Stored items
==================================================
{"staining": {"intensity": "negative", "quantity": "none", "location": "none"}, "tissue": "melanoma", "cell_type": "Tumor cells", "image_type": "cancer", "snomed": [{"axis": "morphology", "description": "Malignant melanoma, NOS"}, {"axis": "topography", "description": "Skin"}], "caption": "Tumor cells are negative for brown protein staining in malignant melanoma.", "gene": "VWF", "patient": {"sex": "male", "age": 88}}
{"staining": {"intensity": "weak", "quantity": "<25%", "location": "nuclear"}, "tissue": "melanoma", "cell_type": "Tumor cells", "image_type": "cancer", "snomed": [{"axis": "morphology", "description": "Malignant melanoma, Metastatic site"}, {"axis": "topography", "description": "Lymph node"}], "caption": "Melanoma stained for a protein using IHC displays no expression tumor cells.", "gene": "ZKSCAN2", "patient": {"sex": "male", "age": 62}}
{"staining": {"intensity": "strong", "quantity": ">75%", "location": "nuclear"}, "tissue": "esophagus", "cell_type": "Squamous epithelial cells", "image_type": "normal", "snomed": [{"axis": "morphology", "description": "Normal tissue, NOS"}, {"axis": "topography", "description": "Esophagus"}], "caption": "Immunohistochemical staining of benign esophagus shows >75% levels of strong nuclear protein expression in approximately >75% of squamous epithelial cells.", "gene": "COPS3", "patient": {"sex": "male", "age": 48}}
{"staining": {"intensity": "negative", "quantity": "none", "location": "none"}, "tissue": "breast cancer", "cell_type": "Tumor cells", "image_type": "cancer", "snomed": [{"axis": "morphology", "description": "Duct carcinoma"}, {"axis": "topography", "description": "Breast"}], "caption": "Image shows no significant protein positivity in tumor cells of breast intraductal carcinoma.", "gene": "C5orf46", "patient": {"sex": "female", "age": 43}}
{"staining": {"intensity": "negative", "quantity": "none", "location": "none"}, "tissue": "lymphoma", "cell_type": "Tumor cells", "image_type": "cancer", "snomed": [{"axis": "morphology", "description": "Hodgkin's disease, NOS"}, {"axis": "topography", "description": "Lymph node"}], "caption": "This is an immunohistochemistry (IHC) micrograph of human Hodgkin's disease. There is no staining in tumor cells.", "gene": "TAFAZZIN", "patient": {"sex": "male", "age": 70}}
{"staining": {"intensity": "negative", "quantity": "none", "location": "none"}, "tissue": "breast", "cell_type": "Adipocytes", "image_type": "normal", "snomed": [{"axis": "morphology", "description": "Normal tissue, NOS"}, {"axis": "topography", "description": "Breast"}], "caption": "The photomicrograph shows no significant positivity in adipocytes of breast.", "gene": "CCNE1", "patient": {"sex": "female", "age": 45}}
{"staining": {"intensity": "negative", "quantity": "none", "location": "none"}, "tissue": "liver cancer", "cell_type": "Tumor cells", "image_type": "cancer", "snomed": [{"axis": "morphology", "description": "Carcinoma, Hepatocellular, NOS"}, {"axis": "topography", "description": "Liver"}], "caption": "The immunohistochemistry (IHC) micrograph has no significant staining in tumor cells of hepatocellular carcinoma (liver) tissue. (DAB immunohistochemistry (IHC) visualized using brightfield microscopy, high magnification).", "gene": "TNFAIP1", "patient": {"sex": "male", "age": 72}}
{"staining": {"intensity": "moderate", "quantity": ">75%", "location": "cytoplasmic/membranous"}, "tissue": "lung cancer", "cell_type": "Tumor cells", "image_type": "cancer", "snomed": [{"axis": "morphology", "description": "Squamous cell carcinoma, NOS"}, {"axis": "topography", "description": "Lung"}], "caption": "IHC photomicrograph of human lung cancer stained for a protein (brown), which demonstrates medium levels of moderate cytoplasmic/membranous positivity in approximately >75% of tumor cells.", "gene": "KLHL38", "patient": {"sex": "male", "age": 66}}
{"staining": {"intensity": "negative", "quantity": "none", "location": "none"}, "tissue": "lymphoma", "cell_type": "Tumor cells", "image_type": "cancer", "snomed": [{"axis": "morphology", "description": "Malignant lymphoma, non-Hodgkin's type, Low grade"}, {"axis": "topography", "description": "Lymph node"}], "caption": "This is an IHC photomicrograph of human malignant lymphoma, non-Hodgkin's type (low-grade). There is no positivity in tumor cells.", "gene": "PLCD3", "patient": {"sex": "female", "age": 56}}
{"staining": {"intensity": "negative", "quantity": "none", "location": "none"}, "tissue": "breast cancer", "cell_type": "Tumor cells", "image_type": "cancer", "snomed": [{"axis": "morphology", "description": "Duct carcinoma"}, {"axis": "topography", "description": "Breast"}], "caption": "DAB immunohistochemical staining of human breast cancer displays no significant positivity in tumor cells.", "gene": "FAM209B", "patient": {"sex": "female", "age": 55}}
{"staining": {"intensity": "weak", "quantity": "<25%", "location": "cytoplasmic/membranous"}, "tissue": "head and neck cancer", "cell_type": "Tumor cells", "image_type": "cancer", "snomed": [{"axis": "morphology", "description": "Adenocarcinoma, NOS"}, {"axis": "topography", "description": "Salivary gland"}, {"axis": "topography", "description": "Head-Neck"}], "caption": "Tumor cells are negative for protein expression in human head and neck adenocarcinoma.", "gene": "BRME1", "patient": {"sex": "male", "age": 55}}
==================================================
Work instruction: Once more, write out the records in full, exactly as they appear.

Answer for this exercise:
{"staining": {"intensity": "negative", "quantity": "none", "location": "none"}, "tissue": "melanoma", "cell_type": "Tumor cells", "image_type": "cancer", "snomed": [{"axis": "morphology", "description": "Malignant melanoma, NOS"}, {"axis": "topography", "description": "Skin"}], "caption": "Tumor cells are negative for brown protein staining in malignant melanoma.", "gene": "VWF", "patient": {"sex": "male", "age": 88}}
{"staining": {"intensity": "weak", "quantity": "<25%", "location": "nuclear"}, "tissue": "melanoma", "cell_type": "Tumor cells", "image_type": "cancer", "snomed": [{"axis": "morphology", "description": "Malignant melanoma, Metastatic site"}, {"axis": "topography", "description": "Lymph node"}], "caption": "Melanoma stained for a protein using IHC displays no expression tumor cells.", "gene": "ZKSCAN2", "patient": {"sex": "male", "age": 62}}
{"staining": {"intensity": "strong", "quantity": ">75%", "location": "nuclear"}, "tissue": "esophagus", "cell_type": "Squamous epithelial cells", "image_type": "normal", "snomed": [{"axis": "morphology", "description": "Normal tissue, NOS"}, {"axis": "topography", "description": "Esophagus"}], "caption": "Immunohistochemical staining of benign esophagus shows >75% levels of strong nuclear protein expression in approximately >75% of squamous epithelial cells.", "gene": "COPS3", "patient": {"sex": "male", "age": 48}}
{"staining": {"intensity": "negative", "quantity": "none", "location": "none"}, "tissue": "breast cancer", "cell_type": "Tumor cells", "image_type": "cancer", "snomed": [{"axis": "morphology", "description": "Duct carcinoma"}, {"axis": "topography", "description": "Breast"}], "caption": "Image shows no significant protein positivity in tumor cells of breast intraductal carcinoma.", "gene": "C5orf46", "patient": {"sex": "female", "age": 43}}
{"staining": {"intensity": "negative", "quantity": "none", "location": "none"}, "tissue": "lymphoma", "cell_type": "Tumor cells", "image_type": "cancer", "snomed": [{"axis": "morphology", "description": "Hodgkin's disease, NOS"}, {"axis": "topography", "description": "Lymph node"}], "caption": "This is an immunohistochemistry (IHC) micrograph of human Hodgkin's disease. There is no staining in tumor cells.", "gene": "TAFAZZIN", "patient": {"sex": "male", "age": 70}}
{"staining": {"intensity": "negative", "quantity": "none", "location": "none"}, "tissue": "breast", "cell_type": "Adipocytes", "image_type": "normal", "snomed": [{"axis": "morphology", "description": "Normal tissue, NOS"}, {"axis": "topography", "description": "Breast"}], "caption": "The photomicrograph shows no significant positivity in adipocytes of breast.", "gene": "CCNE1", "patient": {"sex": "female", "age": 45}}
{"staining": {"intensity": "negative", "quantity": "none", "location": "none"}, "tissue": "liver cancer", "cell_type": "Tumor cells", "image_type": "cancer", "snomed": [{"axis": "morphology", "description": "Carcinoma, Hepatocellular, NOS"}, {"axis": "topography", "description": "Liver"}], "caption": "The immunohistochemistry (IHC) micrograph has no significant staining in tumor cells of hepatocellular carcinoma (liver) tissue. (DAB immunohistochemistry (IHC) visualized using brightfield microscopy, high magnification).", "gene": "TNFAIP1", "patient": {"sex": "male", "age": 72}}
{"staining": {"intensity": "moderate", "quantity": ">75%", "location": "cytoplasmic/membranous"}, "tissue": "lung cancer", "cell_type": "Tumor cells", "image_type": "cancer", "snomed": [{"axis": "morphology", "description": "Squamous cell carcinoma, NOS"}, {"axis": "topography", "description": "Lung"}], "caption": "IHC photomicrograph of human lung cancer stained for a protein (brown), which demonstrates medium levels of moderate cytoplasmic/membranous positivity in approximately >75% of tumor cells.", "gene": "KLHL38", "patient": {"sex": "male", "age": 66}}
{"staining": {"intensity": "negative", "quantity": "none", "location": "none"}, "tissue": "lymphoma", "cell_type": "Tumor cells", "image_type": "cancer", "snomed": [{"axis": "morphology", "description": "Malignant lymphoma, non-Hodgkin's type, Low grade"}, {"axis": "topography", "description": "Lymph node"}], "caption": "This is an IHC photomicrograph of human malignant lymphoma, non-Hodgkin's type (low-grade). There is no positivity in tumor cells.", "gene": "PLCD3", "patient": {"sex": "female", "age": 56}}
{"staining": {"intensity": "negative", "quantity": "none", "location": "none"}, "tissue": "breast cancer", "cell_type": "Tumor cells", "image_type": "cancer", "snomed": [{"axis": "morphology", "description": "Duct carcinoma"}, {"axis": "topography", "description": "Breast"}], "caption": "DAB immunohistochemical staining of human breast cancer displays no significant positivity in tumor cells.", "gene": "FAM209B", "patient": {"sex": "female", "age": 55}}
{"staining": {"intensity": "weak", "quantity": "<25%", "location": "cytoplasmic/membranous"}, "tissue": "head and neck cancer", "cell_type": "Tumor cells", "image_type": "cancer", "snomed": [{"axis": "morphology", "description": "Adenocarcinoma, NOS"}, {"axis": "topography", "description": "Salivary gland"}, {"axis": "topography", "description": "Head-Neck"}], "caption": "Tumor cells are negative for protein expression in human head and neck adenocarcinoma.", "gene": "BRME1", "patient": {"sex": "male", "age": 55}}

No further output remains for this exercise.